§ TASK DIRECTIONS
A single number is expected: the count of lines in the entries below that contain "knee".

§ RECORD SET

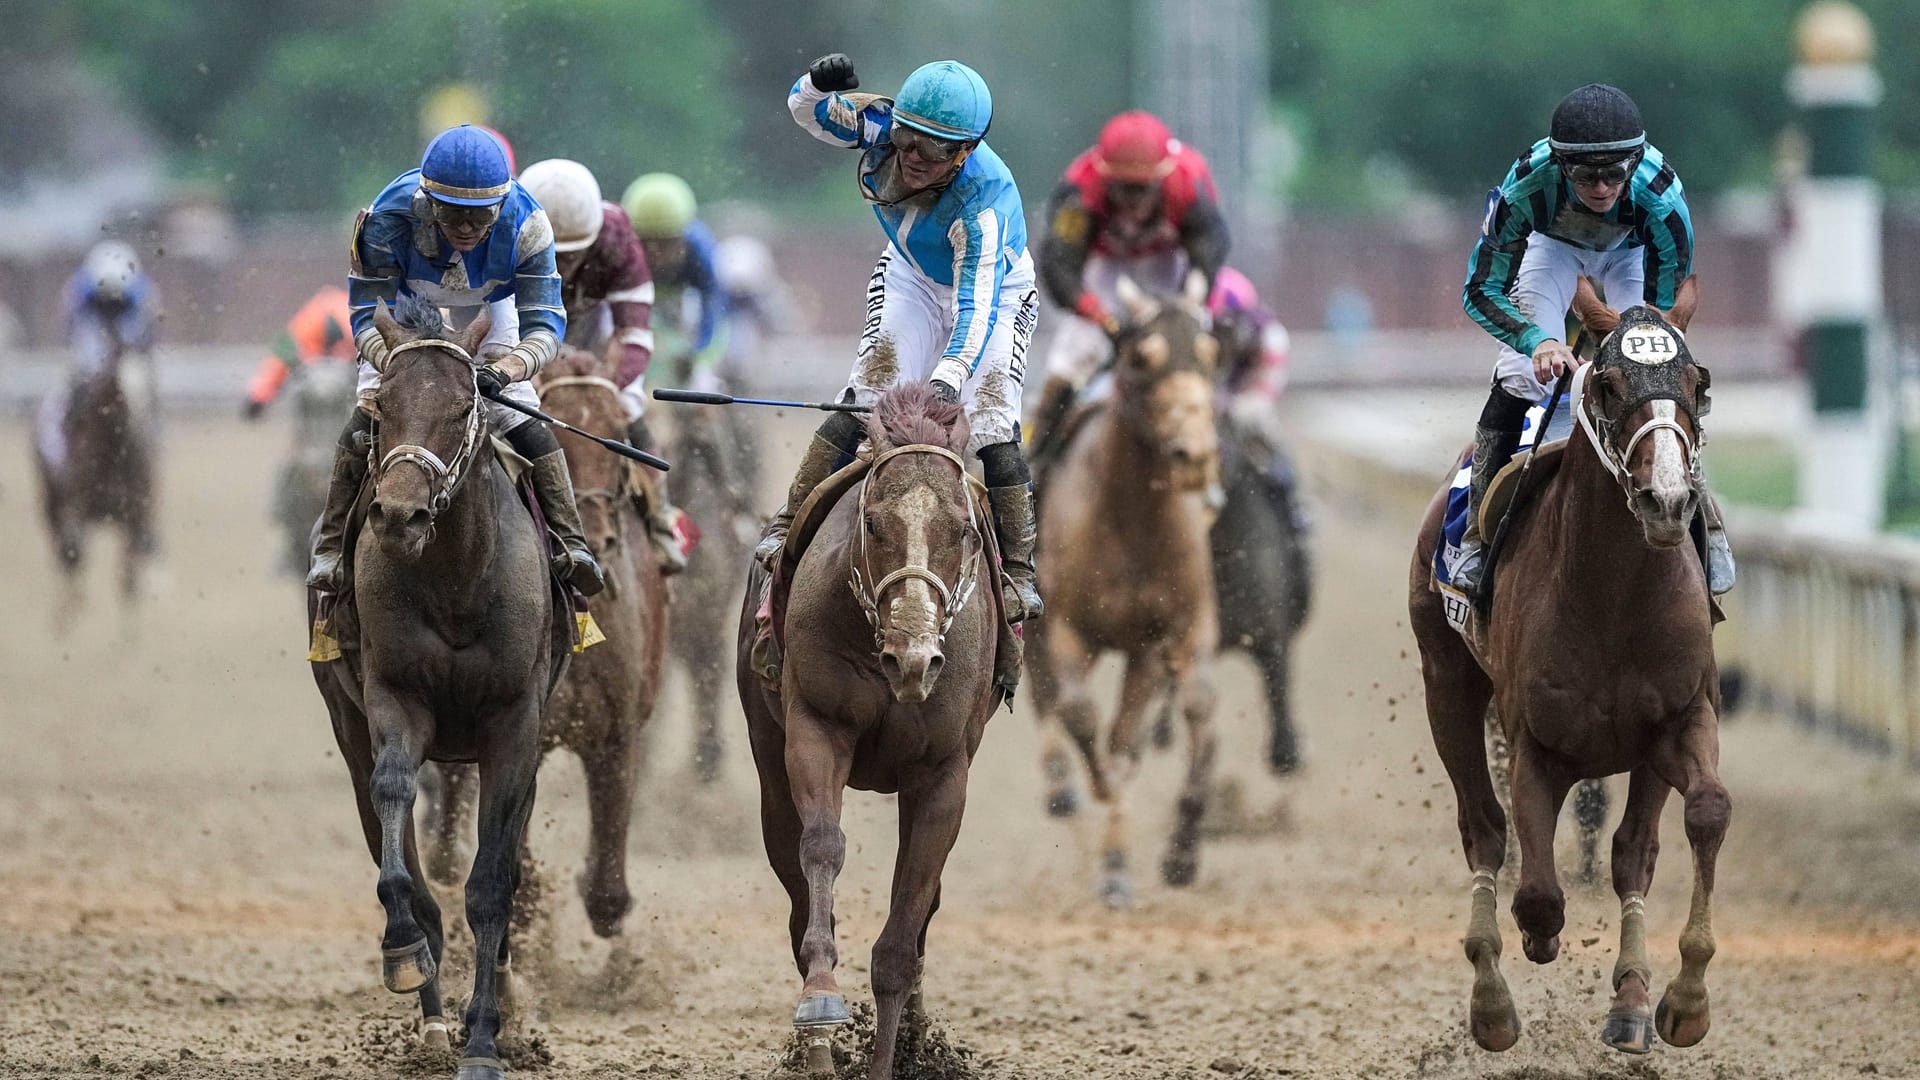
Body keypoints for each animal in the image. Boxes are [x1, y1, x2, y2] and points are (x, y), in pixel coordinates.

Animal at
* * *
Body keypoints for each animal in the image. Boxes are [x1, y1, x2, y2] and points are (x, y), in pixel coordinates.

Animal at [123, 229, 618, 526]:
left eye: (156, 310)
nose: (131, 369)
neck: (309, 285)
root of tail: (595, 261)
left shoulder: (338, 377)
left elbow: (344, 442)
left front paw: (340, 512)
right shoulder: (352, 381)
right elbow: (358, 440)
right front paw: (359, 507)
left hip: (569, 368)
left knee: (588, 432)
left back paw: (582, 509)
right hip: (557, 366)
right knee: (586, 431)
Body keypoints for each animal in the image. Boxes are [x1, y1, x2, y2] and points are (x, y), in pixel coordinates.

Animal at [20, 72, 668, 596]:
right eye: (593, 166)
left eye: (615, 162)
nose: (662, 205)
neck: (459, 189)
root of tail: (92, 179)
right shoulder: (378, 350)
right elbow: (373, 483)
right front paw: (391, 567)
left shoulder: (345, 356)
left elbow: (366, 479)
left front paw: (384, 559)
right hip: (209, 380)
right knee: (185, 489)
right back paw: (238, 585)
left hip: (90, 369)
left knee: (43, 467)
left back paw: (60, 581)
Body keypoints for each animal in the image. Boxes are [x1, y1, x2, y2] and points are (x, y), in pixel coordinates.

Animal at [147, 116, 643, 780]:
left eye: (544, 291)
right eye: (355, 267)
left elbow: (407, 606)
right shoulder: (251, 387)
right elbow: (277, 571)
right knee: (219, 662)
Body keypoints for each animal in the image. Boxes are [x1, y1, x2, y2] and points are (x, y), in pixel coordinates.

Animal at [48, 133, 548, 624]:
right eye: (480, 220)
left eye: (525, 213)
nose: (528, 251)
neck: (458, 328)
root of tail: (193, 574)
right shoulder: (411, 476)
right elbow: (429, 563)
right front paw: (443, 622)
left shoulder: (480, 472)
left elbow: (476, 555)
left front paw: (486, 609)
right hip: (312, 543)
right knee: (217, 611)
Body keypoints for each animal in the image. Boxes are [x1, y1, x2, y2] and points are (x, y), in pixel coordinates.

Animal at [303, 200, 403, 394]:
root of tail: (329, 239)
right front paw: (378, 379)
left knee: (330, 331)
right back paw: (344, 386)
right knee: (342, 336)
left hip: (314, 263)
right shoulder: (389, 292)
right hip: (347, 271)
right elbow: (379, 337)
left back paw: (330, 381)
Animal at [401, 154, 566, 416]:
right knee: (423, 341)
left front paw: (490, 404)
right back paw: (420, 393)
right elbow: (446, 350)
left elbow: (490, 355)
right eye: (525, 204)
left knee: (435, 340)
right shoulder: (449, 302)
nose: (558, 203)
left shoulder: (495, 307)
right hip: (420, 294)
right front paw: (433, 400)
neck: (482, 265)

§ SOLUTION TO THE EXERCISE
10